07/30/2020 | by

In the second half of March, during the first weeks of the COVID-19 financial market response, one of the hardest hit REIT sectors was residential mREITs. Concerns about the effects of the coronavirus on values of financial assets caused investors to shed any type of risk and convert holdings to cash. Extreme interest rate volatility and panic selling followed, prompting lenders to issue margin calls that in turn prompted additional asset sales.

Decisive action by the Federal Reserve in late March calmed the markets, but the speed and severity of this market dislocation hit mortgage investors, including mREITs, particularly hard. 

What is striking here is that the residential mREIT sector entered 2020 bolstered by strong balance sheets and portfolios, credit profiles, and lower leverage than many other housing finance entities. Accordingly, the March market turmoil largely represented a liquidity crisis, not a solvency crisis, for mREITs.

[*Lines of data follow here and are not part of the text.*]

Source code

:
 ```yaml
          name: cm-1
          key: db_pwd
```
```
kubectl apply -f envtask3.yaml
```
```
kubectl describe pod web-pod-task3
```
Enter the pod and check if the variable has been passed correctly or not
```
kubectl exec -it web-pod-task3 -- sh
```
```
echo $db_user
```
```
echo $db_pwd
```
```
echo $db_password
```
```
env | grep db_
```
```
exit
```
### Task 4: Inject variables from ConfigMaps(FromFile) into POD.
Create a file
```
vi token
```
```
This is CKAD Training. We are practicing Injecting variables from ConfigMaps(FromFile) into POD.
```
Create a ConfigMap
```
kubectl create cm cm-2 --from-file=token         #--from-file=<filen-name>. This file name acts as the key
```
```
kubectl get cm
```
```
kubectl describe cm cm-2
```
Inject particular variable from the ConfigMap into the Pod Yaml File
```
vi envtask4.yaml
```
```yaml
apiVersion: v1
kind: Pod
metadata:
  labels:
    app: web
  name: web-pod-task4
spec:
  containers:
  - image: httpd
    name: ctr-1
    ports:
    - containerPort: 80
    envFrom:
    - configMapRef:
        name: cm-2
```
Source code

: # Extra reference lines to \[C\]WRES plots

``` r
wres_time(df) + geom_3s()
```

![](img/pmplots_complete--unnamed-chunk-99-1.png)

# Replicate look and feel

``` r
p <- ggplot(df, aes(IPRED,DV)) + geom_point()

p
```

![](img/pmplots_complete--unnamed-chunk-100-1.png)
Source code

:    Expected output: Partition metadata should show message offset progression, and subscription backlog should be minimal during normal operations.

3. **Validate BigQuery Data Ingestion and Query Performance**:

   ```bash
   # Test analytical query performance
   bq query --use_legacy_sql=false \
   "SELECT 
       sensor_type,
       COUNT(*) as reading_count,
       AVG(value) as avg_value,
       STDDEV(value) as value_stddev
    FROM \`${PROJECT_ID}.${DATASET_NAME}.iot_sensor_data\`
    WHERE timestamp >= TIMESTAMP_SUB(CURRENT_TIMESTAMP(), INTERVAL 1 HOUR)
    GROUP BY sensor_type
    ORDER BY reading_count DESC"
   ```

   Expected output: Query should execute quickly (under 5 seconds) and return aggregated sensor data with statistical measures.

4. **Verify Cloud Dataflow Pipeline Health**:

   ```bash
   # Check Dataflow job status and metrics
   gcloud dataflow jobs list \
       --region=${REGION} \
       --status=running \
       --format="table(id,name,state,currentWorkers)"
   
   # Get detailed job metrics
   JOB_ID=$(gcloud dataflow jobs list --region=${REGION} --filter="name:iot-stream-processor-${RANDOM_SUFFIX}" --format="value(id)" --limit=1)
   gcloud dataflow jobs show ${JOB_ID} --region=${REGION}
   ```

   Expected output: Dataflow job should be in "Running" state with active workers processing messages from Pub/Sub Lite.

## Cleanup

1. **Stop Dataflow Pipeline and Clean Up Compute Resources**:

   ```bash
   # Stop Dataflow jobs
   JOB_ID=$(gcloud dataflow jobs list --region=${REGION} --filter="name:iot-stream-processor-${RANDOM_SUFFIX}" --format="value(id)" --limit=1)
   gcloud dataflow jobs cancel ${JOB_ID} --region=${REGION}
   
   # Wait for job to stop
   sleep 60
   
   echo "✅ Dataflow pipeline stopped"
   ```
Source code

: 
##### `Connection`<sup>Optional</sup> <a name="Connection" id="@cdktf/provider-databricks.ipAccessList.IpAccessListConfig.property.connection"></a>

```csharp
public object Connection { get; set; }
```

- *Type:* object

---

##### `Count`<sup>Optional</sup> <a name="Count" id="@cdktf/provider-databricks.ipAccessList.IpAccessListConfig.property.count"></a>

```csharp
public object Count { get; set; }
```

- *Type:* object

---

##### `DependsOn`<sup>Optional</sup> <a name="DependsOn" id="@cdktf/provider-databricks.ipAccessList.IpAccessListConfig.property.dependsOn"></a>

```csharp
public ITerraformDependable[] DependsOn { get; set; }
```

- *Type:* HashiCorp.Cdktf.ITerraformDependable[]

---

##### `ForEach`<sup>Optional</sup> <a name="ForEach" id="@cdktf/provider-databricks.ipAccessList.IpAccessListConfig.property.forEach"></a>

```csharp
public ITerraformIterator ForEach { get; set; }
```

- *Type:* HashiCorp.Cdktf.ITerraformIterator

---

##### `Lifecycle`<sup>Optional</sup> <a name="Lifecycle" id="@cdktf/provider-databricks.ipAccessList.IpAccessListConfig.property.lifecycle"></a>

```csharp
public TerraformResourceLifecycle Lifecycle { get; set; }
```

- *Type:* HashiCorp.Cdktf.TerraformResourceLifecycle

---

Nareit Executive Vice President for Research and Investor Outreach John Worth examines the factors behind the downturn and the steps taken to get the sector back on the road to recovery.

Q: From a historical perspective, how does the residential mREIT sector today compare with several years ago?

Residential mREITs reduced their leverage following the 2008-2009 financial crisis, resulting in a healthy and well capitalized financial position. During this period, agency RMBS has dominated U.S. single-family mortgage securitization and mirroring this development, agency RMBS now comprise the preponderance of mREIT sector investments. In 2019, mREITs delivered a return of 17.2% and raised a record $109.36 billion in equity and debt from public capital markets in 2019, nearly double the $55.63 raised in 2018. The leverage levels of residential mREITs have also declined steadily in the last decade. Nareit estimates that as of the end of last year, mREIT investments supported approximately 2.8 million single-family mortgages.

Q: How has mREIT performance been affected by these market conditions?

The chart below demonstrates how mREITs have been affected by the crisis. There was a 52% decline in the total return index between February 28 and March 20th. Subsequent to the announcement of Federal Reserve support for the agency CMBS, the market has improved, rising by 34% through June 30th.

Q: Did the liquidity crisis affect multifamily mortgage investments?

Yes, in fact, the market for agency commercial mortgage backed securities (CMBS) backed by mortgages on multifamily properties was particularly hard hit. Although these securities are fully backed by Fannie Mae and Freddie Mac, the liquidity pressures resulted in what one mREIT CEO described as “extreme” funding pressures. These pressures caused crisis conditions at a number of mREITs

Q: How did this liquidity crisis play out?

mREITs typically use repurchase (repo) agreements, a form of short-term finance, to fund their agency RMBS and CMBS holdings, which allows them to leverage their capital. In early March, repo lenders began refusing to accept agency CMBS (and some other securities) as collateral and requiring large haircuts on the collateral they already held. As these funding issues propagated through the system, margin requirements on outstanding repo agreements increased dramatically, resulting in margin calls on mREITs that were sometimes in excess of their available liquidity.

As this crisis unfolded, Nareit’s Policy and Politics and Research and Investor Outreach teams began an intensive outreach to the Federal Reserve, the Treasury Department, and the Federal Housing Finance Administration (FHFA). Over the course of several days, Nareit conducted a series of meetings connecting policymakers and market participants, including repo dealers and mREITs, to devise a solution to the lack of agency CMBS liquidity.

Q: As an alumnus of the Treasury Department during the financial crisis, did you see any similarities?

John Worth

While the situation was reminiscent of some of the critical moments during the financial crisis, in this case the assets were federally backed risk-free securities. The coronavirus crisis presented an exogenous shock to bond markets that impacted these securities for reasons unrelated to credit quality. What certainly brought back bad memories of the financial crisis was that the risks inherent in this one market went well beyond the REIT industry. The liquidity driven failure of firms that hold predominantly government backed assets like RMBs and agency CMBS, and the resulting fire sales, would have cascaded through financial markets reducing confidence and resulting in broader losses.

Following intensive outreach by Nareit, and others, on March 23 the Federal Reserve added agency CMBS to its approved list of agency MBS purchases conducted through the Federal Reserve. This action was accompanied by an announcement that the Federal Housing Finance Agency (FHFA) authorized Fannie Mae and Freddie Mac to provide urgently needed liquidity to MBS investors. Together, these announcements stabilized the mREIT market and set the stage for the beginning of mREIT share price recovery.

Q: How has the outlook for mREITs shifted since March?

It has improved considerably. As of June 30, the FTSE Nareit Mortgage REIT index (FNMRTR) has posted a total return of 24% from prior to the Federal Reserve actions. However, certain mREITs continue to grapple with other issues related to the coronavirus crisis.